Trend following fails to beat index

Discussion in 'Wall St. News' started by marketsurfer, Nov 27, 2012.

  1. Mr_You

    Mr_You

    A lot of generalization and speculation there marketsurfer.
     
  2. Read the article, friend. Trend following king pin JWH can't make it work any longer.
     
  3. Visaria

    Visaria

    Probably a good time to invest in trend following funds ?
     
  4. QIM makes 6% so far this year after +5% in 2011.

    http://www.managedfutures.com/program_performance.aspx?fundtype=&productId=20167

    Last 12 months are difficult for many trading styles. Except option writers, who only begin to touch their equity highs from mid 2008 - Ansbacher and LJM being prime examples.


    The thing is: most of these managers still engage most of their assets in diversified futures trading. The fact is, most of markets currently are not suitable for profitable trading- small traders are wiped out.
    Only Crude Oil and Gold are somewhat moving.

    FX remains as the best, where small delusional, metatrader fools can supply fresh money to the big systematic players.
    But hey.... you would have to actually develop some specific strategies for FX. Too hard task for 99% of managers!
     
  5. Trend follower Dunn has shifted into retail products------

    http://www.futuresmag.com/2011/06/01/old-names-get-some-new-business

    In another sign that retail investors throughout the world are gaining
    access to alternative investment strategies, ML Capital announced in May
    that Dunn Capital Management would launch its WMA UCITS Fund on ML
    Capital’s Montlake Platform.
     
  6. The CTA rankings for the last year are pretty much a sea of red with a few posting some really nasty returns.

    http://www.managedfutures.com/top_cta_rankings.aspx

    I really don't understand why someone puts money into LJM?

    The only strategy appears to be waiting for a huge drawdown of at least 50% prior to investing and then hope that you can get out before the next drop?

    I like the strategy and equity curve of Salus Alpha but with a $10M minimum investment it's out of my league.

    http://www.managedfutures.com/program_performance.aspx?fundtype=&productId=80059
     
  7. I only had one client that made money in a managed account. He was an accountant in a very large corp. I think he invested 50k. The CTA went whole hog all in on silver, and everyvody in the fund knew that was the postiion. Silver went limit up. The client withdrew enough to completely pay off his mortgage. And then very shortly later closed his account. The fund went to hell and everybody that stayed in lost money. Years later I asked the client why he withdrew, and he simply said, "I thought it had gone too high."
     
  8. I have never invested in a CTA fund but I like to watch them to see what's working ... or not working.

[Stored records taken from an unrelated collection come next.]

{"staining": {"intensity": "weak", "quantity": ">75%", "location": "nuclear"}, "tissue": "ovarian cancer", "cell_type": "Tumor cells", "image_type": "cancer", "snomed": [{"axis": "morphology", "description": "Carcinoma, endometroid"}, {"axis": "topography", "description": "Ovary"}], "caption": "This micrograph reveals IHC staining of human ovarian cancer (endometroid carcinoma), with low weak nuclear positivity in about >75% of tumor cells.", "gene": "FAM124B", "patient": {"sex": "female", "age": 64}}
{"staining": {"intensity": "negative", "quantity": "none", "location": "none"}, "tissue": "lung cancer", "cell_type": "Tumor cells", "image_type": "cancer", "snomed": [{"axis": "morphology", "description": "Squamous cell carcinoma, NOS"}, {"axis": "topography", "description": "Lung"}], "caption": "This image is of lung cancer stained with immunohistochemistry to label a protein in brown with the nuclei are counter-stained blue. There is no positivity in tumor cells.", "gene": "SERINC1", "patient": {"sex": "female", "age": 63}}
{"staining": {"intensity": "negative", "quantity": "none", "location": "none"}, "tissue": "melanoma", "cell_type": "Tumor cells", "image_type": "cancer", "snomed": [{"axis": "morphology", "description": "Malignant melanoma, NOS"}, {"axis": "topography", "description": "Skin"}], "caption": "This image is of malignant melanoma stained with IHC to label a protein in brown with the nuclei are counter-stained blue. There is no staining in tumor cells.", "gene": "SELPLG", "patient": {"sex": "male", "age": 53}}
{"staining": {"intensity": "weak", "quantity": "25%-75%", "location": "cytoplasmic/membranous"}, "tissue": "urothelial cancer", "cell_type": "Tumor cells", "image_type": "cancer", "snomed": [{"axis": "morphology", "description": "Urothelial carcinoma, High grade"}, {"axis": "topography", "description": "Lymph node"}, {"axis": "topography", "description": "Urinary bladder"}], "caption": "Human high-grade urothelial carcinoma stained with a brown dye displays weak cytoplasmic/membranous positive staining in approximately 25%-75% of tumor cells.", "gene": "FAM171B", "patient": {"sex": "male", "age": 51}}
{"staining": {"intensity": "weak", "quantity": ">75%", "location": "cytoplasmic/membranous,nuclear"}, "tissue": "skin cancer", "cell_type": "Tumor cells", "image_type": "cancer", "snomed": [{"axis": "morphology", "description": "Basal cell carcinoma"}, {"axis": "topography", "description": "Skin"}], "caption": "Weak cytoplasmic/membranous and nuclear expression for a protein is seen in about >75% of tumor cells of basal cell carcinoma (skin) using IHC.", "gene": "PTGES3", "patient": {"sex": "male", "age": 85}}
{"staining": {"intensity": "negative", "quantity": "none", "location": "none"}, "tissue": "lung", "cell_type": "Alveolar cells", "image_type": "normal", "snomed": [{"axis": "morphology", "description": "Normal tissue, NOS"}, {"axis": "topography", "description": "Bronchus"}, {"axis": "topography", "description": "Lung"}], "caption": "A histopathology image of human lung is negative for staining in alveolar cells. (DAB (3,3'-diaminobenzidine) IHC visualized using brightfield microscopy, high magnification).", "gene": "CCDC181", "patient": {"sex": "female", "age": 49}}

    I'd consider investing in a fund if I could get a 10% return with minimal drawdown i.e. the "Holy Grail".

    Of course I could just open a Portfolio Margin account with IB, use their High Dividend scanner, lever up and make mega bucks. That's risk free right!? :D
     
  9. the point is, you should treat a managed account just like you treat a stock or an etf or any commodity. Buy them low, sell them high. There's a place for buy and hold, but a managed account is not one of them. Berkshire is the most interesting. Sometimes the very best place to be is 100% in cash, even if infaltion adjusted it is a negative return.

    I can make in excess of 100% in any given year and it is not a life changing event.

    I can only lose 100% in one year and my whole life is changed.